*What the exercise asks*
From the entries below, copy every line holding the word "Корпус".

*Collected data*
>>

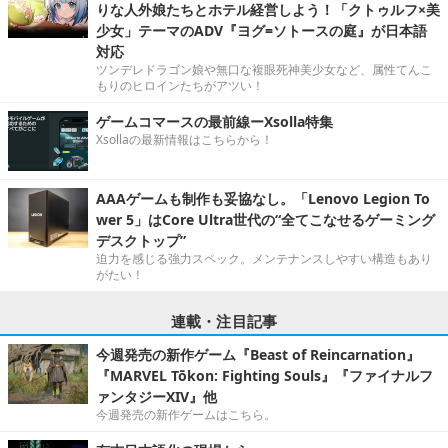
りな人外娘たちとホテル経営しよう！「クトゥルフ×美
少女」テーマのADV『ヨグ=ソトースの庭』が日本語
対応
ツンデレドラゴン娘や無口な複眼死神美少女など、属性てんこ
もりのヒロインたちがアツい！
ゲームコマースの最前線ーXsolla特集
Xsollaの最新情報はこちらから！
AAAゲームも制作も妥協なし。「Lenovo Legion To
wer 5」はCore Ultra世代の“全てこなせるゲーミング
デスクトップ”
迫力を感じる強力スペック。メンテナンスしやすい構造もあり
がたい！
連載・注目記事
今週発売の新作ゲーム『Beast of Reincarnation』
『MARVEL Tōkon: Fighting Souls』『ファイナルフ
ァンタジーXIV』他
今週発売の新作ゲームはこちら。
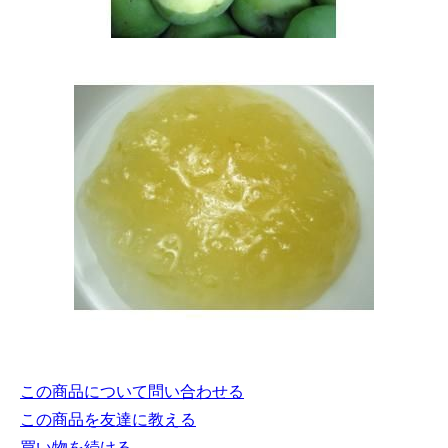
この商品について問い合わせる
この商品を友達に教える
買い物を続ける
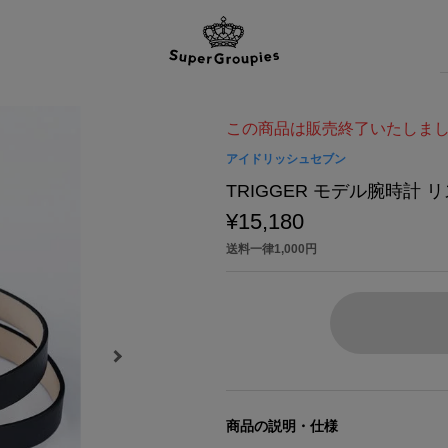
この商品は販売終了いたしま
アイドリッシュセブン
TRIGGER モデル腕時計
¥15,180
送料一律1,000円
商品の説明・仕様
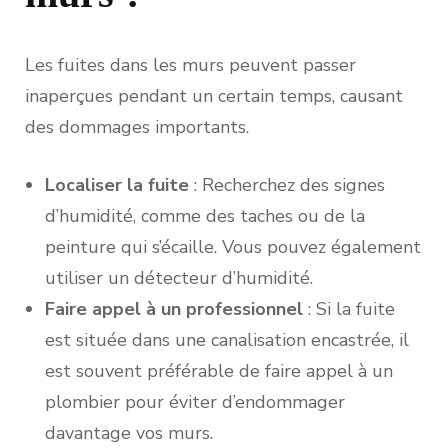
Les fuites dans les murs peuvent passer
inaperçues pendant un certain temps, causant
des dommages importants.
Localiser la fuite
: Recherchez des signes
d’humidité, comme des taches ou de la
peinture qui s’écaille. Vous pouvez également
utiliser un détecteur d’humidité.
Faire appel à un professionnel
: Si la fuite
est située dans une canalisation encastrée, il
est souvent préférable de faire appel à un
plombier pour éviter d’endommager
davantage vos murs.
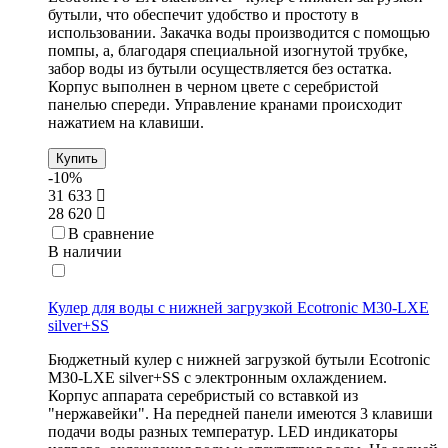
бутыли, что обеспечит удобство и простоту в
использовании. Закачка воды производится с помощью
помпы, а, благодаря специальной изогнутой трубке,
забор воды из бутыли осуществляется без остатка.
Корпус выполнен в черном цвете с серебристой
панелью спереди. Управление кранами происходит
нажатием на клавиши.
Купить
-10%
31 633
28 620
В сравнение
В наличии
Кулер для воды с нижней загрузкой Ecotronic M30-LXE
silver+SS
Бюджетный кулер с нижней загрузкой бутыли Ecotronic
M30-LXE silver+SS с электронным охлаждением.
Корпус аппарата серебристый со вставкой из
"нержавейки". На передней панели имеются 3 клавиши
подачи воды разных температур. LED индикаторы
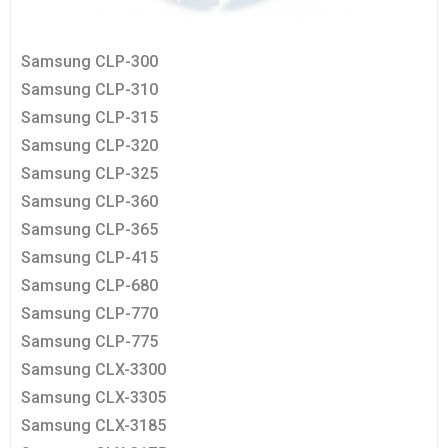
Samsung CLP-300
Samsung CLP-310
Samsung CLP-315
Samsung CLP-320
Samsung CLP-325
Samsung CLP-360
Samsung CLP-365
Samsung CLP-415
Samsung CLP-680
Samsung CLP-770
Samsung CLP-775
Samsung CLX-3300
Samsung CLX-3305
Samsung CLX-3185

<<

*Written solution*
Корпус выполнен в черном цвете с серебристой
Корпус аппарата серебристый со вставкой из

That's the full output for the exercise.